Nonetheless, the sub-quadratic work algorithm requires sustaining a sophisticated dynamic edge-orientation knowledge construction and isn’t straightforward to implement. We complemented our precise algorithm with a easy algorithm for approximate average-linkage HAC, which runs in nearly-linear work, i.e., O(m + n) as much as poly-logarithmic elements, and is a pure rest of the grasping algorithm. Let ε be an accuracy parameter. Then, extra formally, a (1+ε)-approximation of HAC is a sequence of cluster merges, the place the similarity of every merge is inside an element of (1+ε) of the best similarity edge within the graph at the moment (i.e., the merge that the grasping precise algorithm will carry out).

Experimentally, this notion of approximation (say for ε=0.1) incurs a minimal high quality loss over the precise algorithm on the identical graph. Moreover, the approximate algorithm additionally yielded giant speedups of over 75× over the quadratic-work algorithms, and will scale to inputs with tens of thousands and thousands of factors. Nonetheless, our implementations had been gradual for inputs with quite a lot of hundred million edges as they had been solely sequential.

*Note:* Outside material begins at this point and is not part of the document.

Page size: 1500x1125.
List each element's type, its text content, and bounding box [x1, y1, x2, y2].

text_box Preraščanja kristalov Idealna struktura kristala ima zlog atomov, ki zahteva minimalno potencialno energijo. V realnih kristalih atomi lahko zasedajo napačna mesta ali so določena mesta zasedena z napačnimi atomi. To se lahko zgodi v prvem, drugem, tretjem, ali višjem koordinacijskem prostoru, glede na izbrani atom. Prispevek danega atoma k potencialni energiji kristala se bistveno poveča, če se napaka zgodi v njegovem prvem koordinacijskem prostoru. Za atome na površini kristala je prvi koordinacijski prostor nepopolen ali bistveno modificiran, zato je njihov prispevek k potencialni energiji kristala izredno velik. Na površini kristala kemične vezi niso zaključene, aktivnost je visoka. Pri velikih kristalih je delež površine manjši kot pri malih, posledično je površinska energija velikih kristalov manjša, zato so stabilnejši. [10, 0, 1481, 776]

The following step was to try to design a parallel algorithm that had the identical work and a provably low variety of sequential dependencies (formally, low depth, i.e., longest crucial path). In a pair of papers from NeurIPS 2022 and ICALP 2024, we studied the best way to get hold of good parallel algorithms for HAC. First, we confirmed the frequent knowledge that precise average-linkage HAC is tough to parallelize as a result of sequential dependencies between successive grasping merges. Formally, we confirmed that the issue is as laborious to parallelize as some other drawback solvable in polynomial time. Thus, barring a breakthrough in complexity idea, average-linkage HAC is unlikely to confess quick parallel algorithms.

On the algorithmic aspect, we developed a parallel approximate HAC algorithm, known as ParHAC, that we present is very scalable and runs in near-linear work and poly-logarithmic depth. ParHAC works by grouping the sides into O(log n) weight lessons, and processing every class utilizing a fastidiously designed low-depth symmetry-breaking algorithm. ParHAC enabled the clustering of the WebDataCommons hyperlink graph, one of many largest publicly out there graph datasets with over 100 billion edges, in only a few hours utilizing a reasonable multicore machine.